BertForSequenceClassification Class 和我的自定义 Bert Classification 之间的指标不匹配
Metrics mismatch between BertForSequenceClassification Class and my custom Bert Classification
我通过在 Bert 模型(附在下面)之上添加一个 classifier 层来实现我的自定义 Bert 二元分类模型 class。但是,当我使用官方 BertForSequenceClassification 模型进行训练时,accuracy/metrics 有很大不同,这让我想知道我是否在我的 class.
中遗漏了一些东西
我有几个疑问:
在加载官方 BertForSequenceClassification
from_pretrained
时,classifier 权重是否也从预训练模型中初始化,或者它们是随机初始化的?因为在我的习惯中 class 它们是随机初始化的。
class MyCustomBertClassification(nn.Module):
def __init__(self, encoder='bert-base-uncased',
num_labels,
hidden_dropout_prob):
super(MyCustomBertClassification, self).__init__()
self.config = AutoConfig.from_pretrained(encoder)
self.encoder = AutoModel.from_config(self.config)
self.dropout = nn.Dropout(hidden_dropout_prob)
self.classifier = nn.Linear(self.config.hidden_size, num_labels)
def forward(self, input_sent):
outputs = self.encoder(input_ids=input_sent['input_ids'],
attention_mask=input_sent['attention_mask'],
token_type_ids=input_sent['token_type_ids'],
return_dict=True)
pooled_output = self.dropout(outputs[1])
# for both tasks
logits = self.classifier(pooled_output)
return logits
当您使用 from_pretrained:
方法时,每个模型都会通过警告消息告诉您哪些层是随机初始化的
from transformers import BertForSequenceClassification
b = BertForSequenceClassification.from_pretrained('bert-base-uncased')
输出:
Some weights of BertForSequenceClassification were not initialized from the model checkpoint at bert-base-uncased and are newly initialized: ['classifier.weight', 'classifier.bias']
您的实现与 BertForSequenceClassification
的区别在于您根本不使用任何预训练权重。方法 from_config 不会从 state_dict
:
加载预训练权重
import torch
from transformers import AutoModelForSequenceClassification, AutoConfig
b2 = AutoModelForSequenceClassification.from_config(AutoConfig.from_pretrained('bert-base-uncased'))
b3 = AutoModelForSequenceClassification.from_pretrained('bert-base-uncased')
print("Does from_config provides pretrained weights: {}".format(torch.equal(b.bert.embeddings.word_embeddings.weight, b2.base_model.embeddings.word_embeddings.weight)))
print("Does from_pretrained provides pretrained weights: {}".format(torch.equal(b.bert.embeddings.word_embeddings.weight, b3.base_model.embeddings.word_embeddings.weight)))
输出:
Does from_config provides pretrained weights: False
Does from_pretrained provides pretrained weights: True
因此您可能想将 class 更改为:
class MyCustomBertClassification(nn.Module):
def __init__(self, encoder='bert-base-uncased',
num_labels=2,
hidden_dropout_prob=0.1):
super(MyCustomBertClassification, self).__init__()
self.config = AutoConfig.from_pretrained(encoder)
self.encoder = AutoModel.from_pretrained(encoder)
self.dropout = nn.Dropout(hidden_dropout_prob)

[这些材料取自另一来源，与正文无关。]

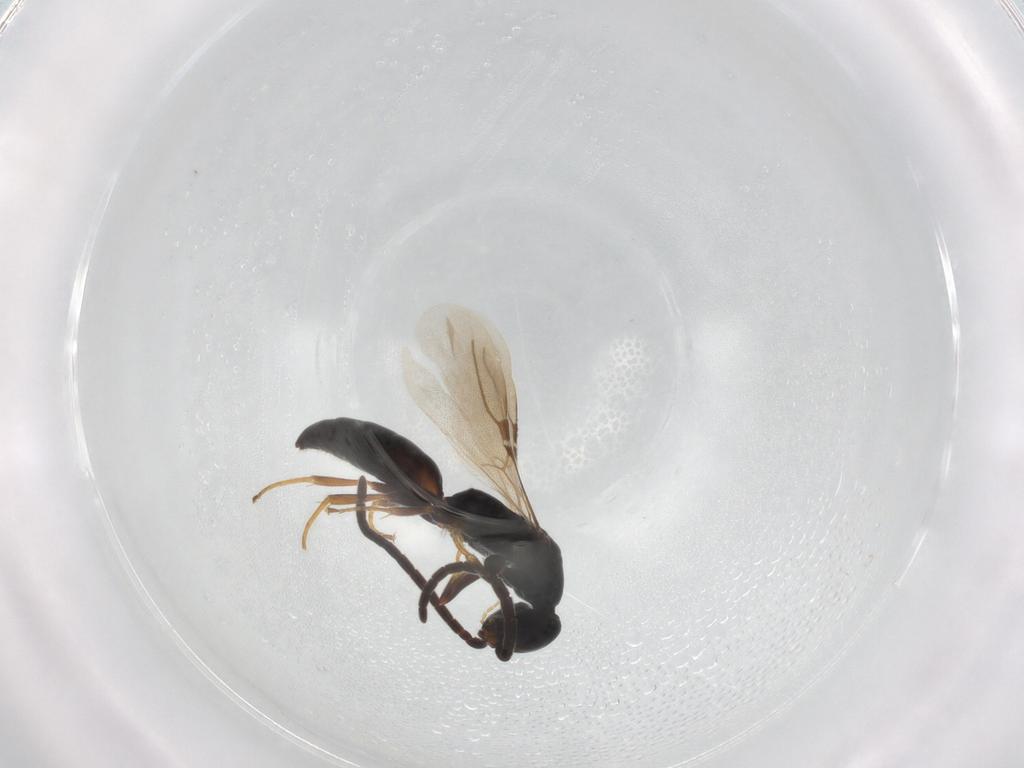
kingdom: Animalia
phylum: Arthropoda
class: Insecta
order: Hymenoptera
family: Bethylidae
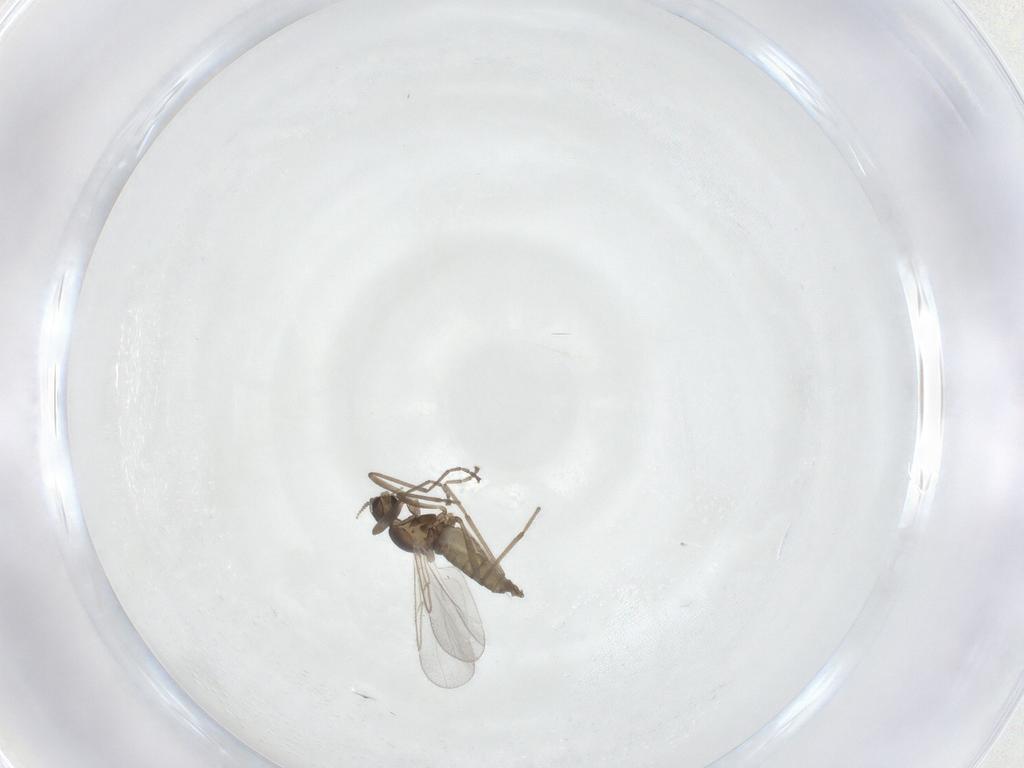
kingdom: Animalia
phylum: Arthropoda
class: Insecta
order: Diptera
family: Cecidomyiidae
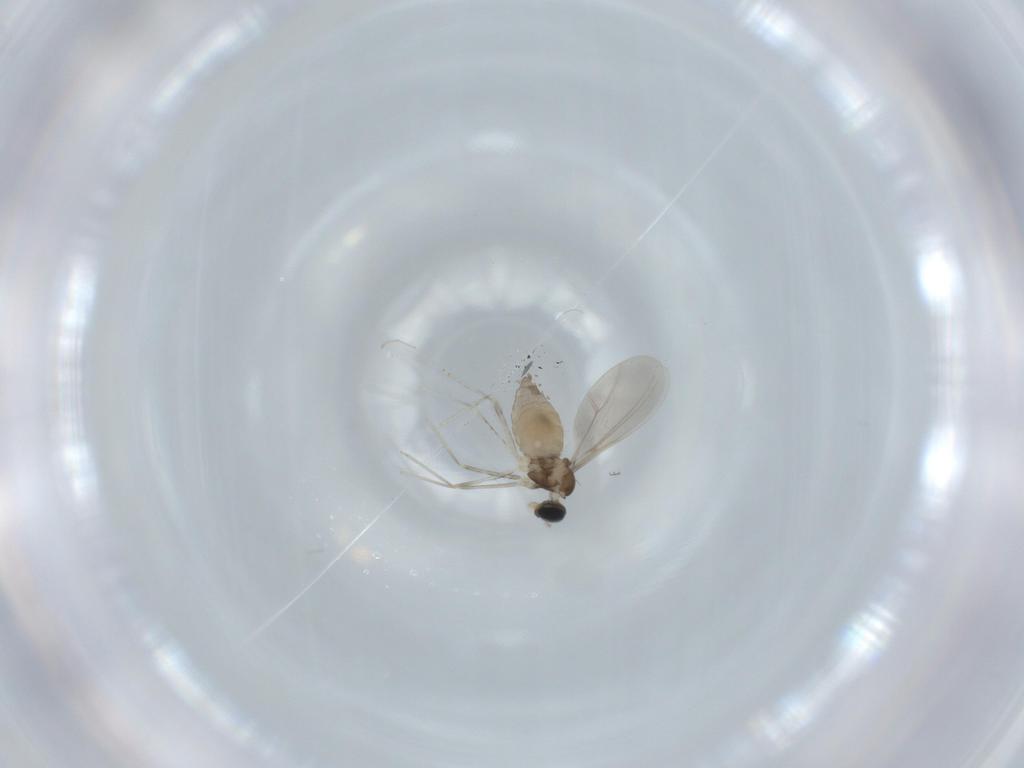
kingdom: Animalia
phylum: Arthropoda
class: Insecta
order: Diptera
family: Cecidomyiidae
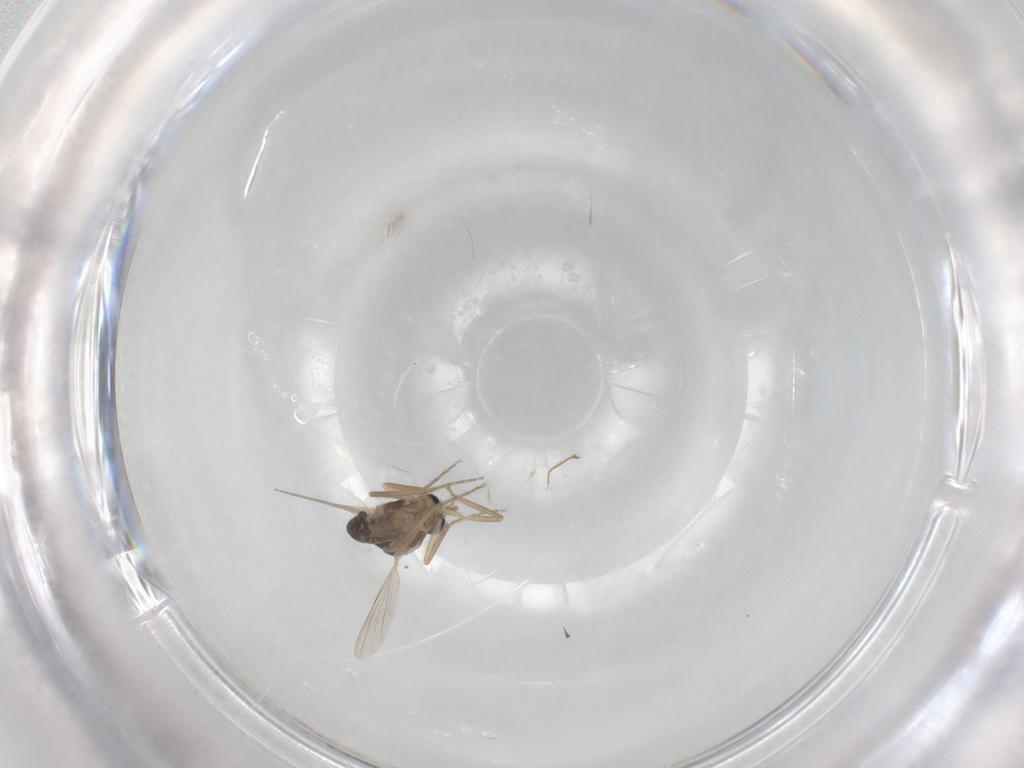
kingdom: Animalia
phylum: Arthropoda
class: Insecta
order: Diptera
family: Ceratopogonidae
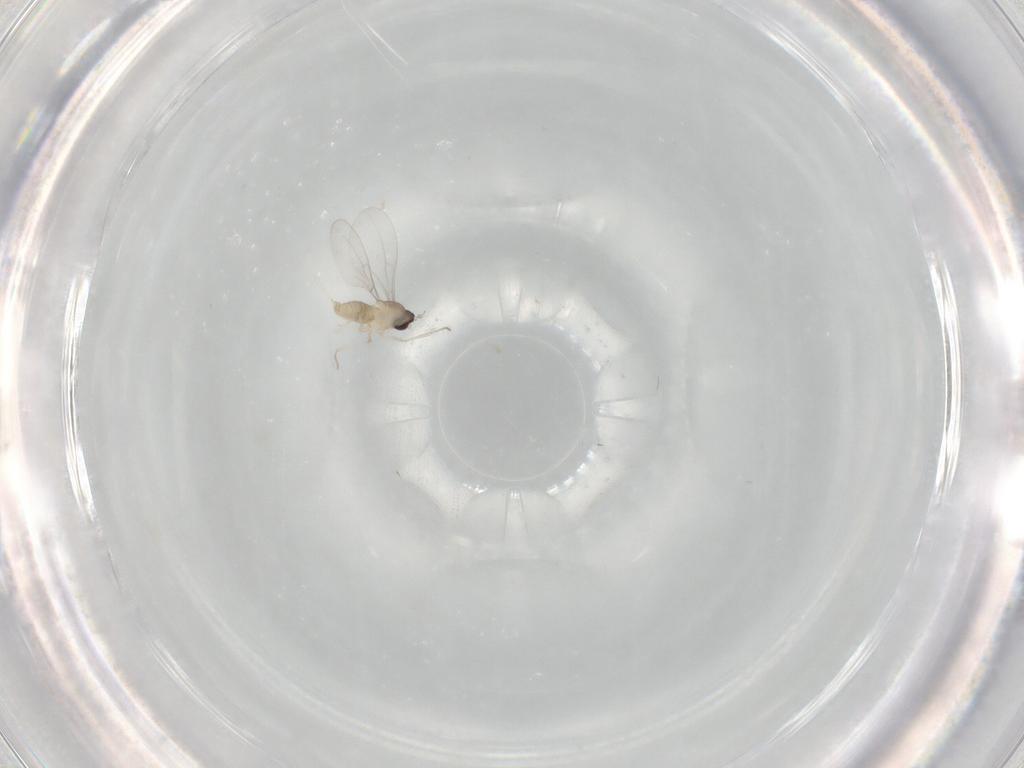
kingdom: Animalia
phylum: Arthropoda
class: Insecta
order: Diptera
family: Cecidomyiidae
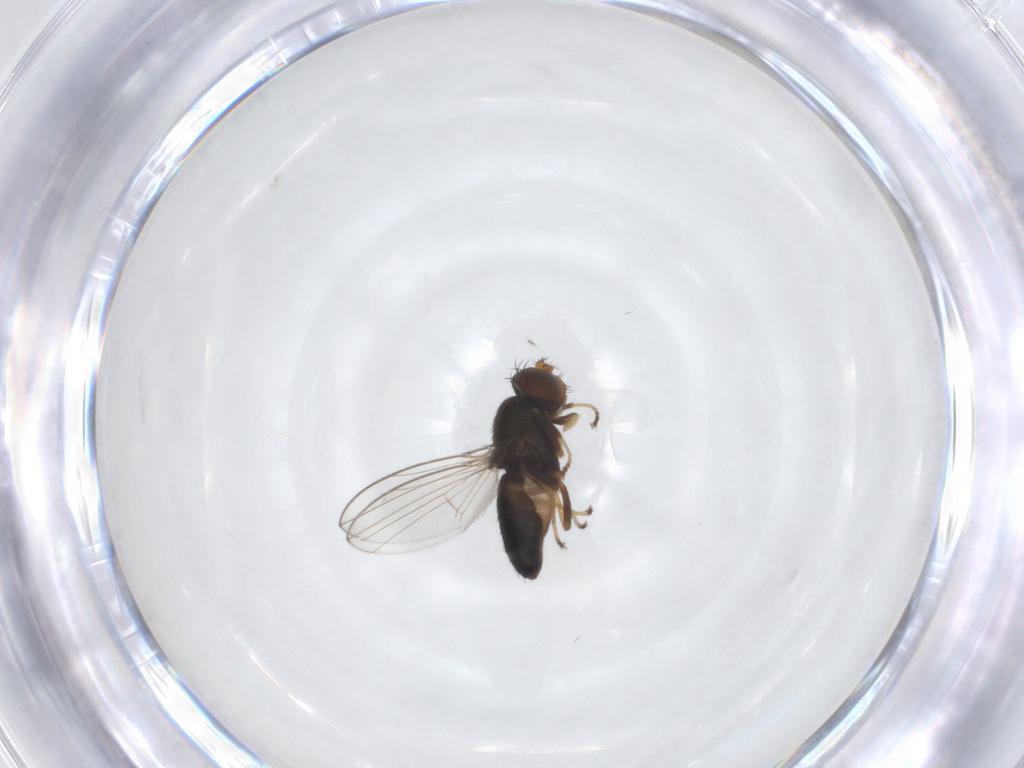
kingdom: Animalia
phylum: Arthropoda
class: Insecta
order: Diptera
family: Ephydridae
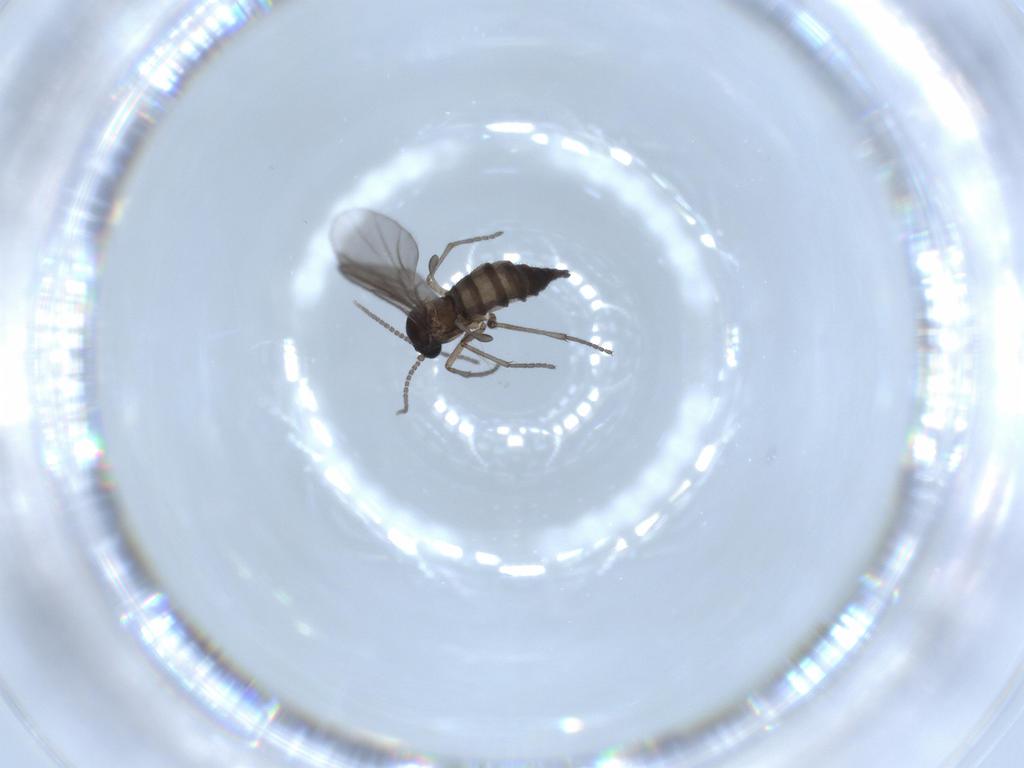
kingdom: Animalia
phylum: Arthropoda
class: Insecta
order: Diptera
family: Sciaridae
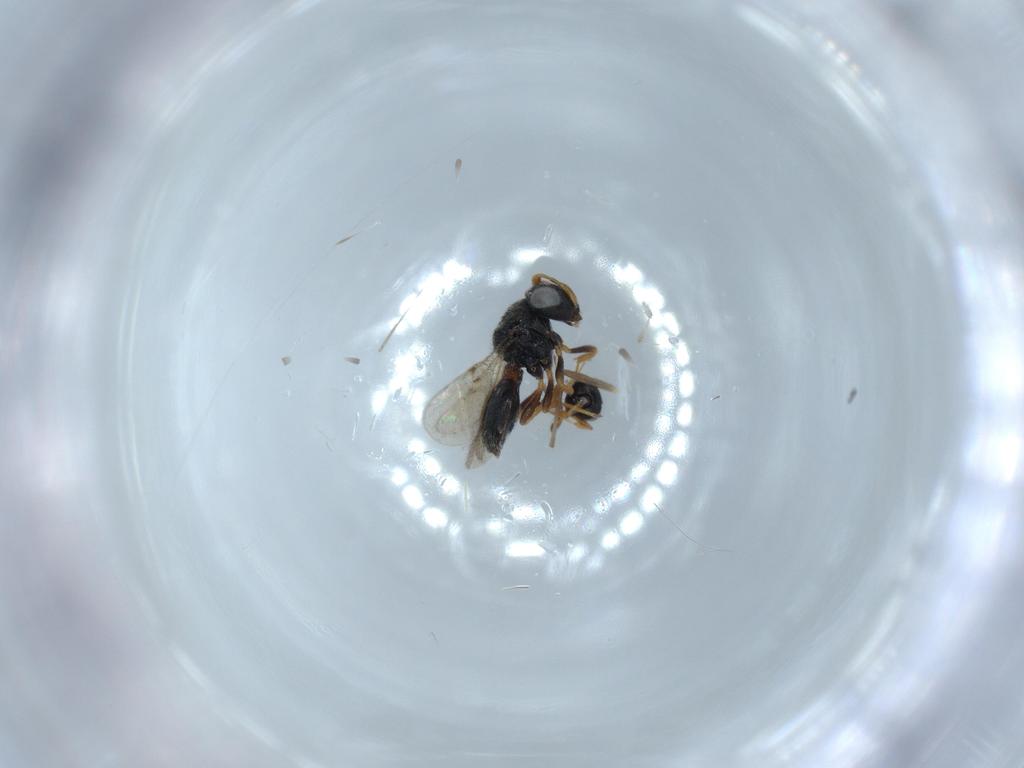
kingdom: Animalia
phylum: Arthropoda
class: Insecta
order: Hymenoptera
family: Scelionidae
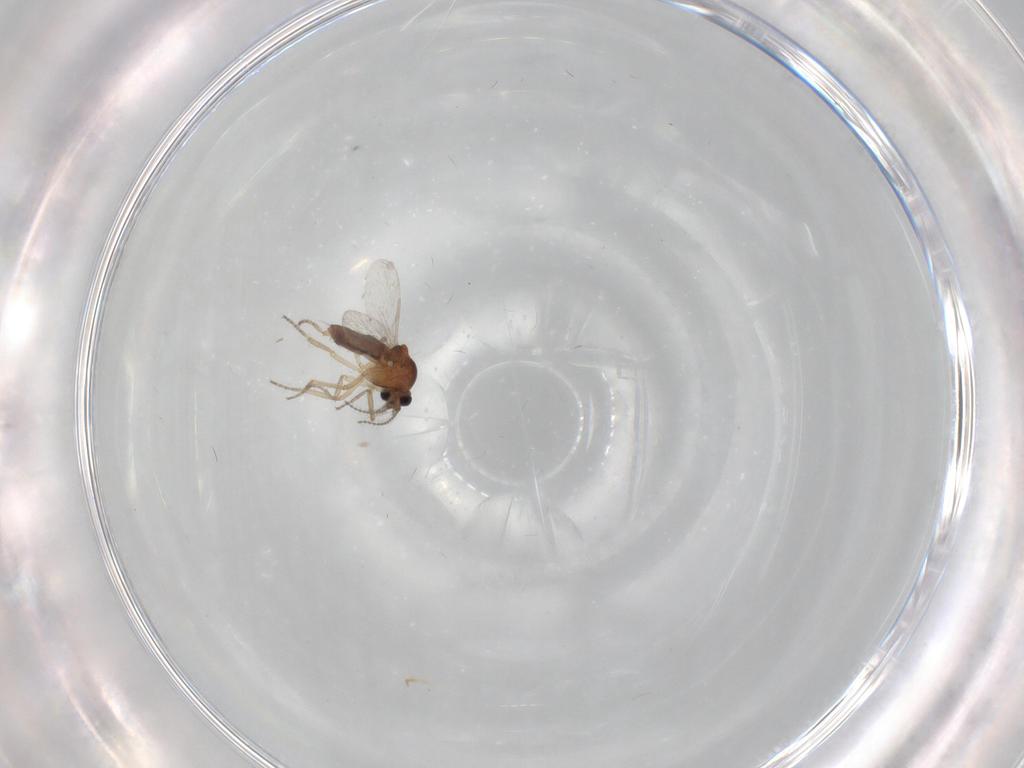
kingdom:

self.classifier = nn.Linear(self.config.hidden_size, num_labels)
def forward(self, input_sent):
outputs = self.encoder(input_ids=input_sent['input_ids'],
attention_mask=input_sent['attention_mask'],
token_type_ids=input_sent['token_type_ids'],
return_dict=True)
pooled_output = self.dropout(outputs[1])
# for both tasks
logits = self.classifier(pooled_output)
return logits
myB = MyCustomBertClassification()
print(torch.equal(b.bert.embeddings.word_embeddings.weight, myB.encoder.embeddings.word_embeddings.weight))
输出:
True
我通过在 Bert 模型(附在下面)之上添加一个 classifier 层来实现我的自定义 Bert 二元分类模型 class。但是,当我使用官方 BertForSequenceClassification 模型进行训练时,accuracy/metrics 有很大不同,这让我想知道我是否在我的 class.
中遗漏了一些东西我有几个疑问:
在加载官方 BertForSequenceClassification
from_pretrained
时,classifier 权重是否也从预训练模型中初始化,或者它们是随机初始化的?因为在我的习惯中 class 它们是随机初始化的。
class MyCustomBertClassification(nn.Module):
def __init__(self, encoder='bert-base-uncased',
num_labels,
hidden_dropout_prob):
super(MyCustomBertClassification, self).__init__()
self.config = AutoConfig.from_pretrained(encoder)
self.encoder = AutoModel.from_config(self.config)
self.dropout = nn.Dropout(hidden_dropout_prob)
self.classifier = nn.Linear(self.config.hidden_size, num_labels)
def forward(self, input_sent):
outputs = self.encoder(input_ids=input_sent['input_ids'],
attention_mask=input_sent['attention_mask'],
token_type_ids=input_sent['token_type_ids'],
return_dict=True)
pooled_output = self.dropout(outputs[1])
# for both tasks
logits = self.classifier(pooled_output)
return logits
当您使用 from_pretrained:
方法时,每个模型都会通过警告消息告诉您哪些层是随机初始化的from transformers import BertForSequenceClassification
b = BertForSequenceClassification.from_pretrained('bert-base-uncased')
输出:
Some weights of BertForSequenceClassification were not initialized from the model checkpoint at bert-base-uncased and are newly initialized: ['classifier.weight', 'classifier.bias']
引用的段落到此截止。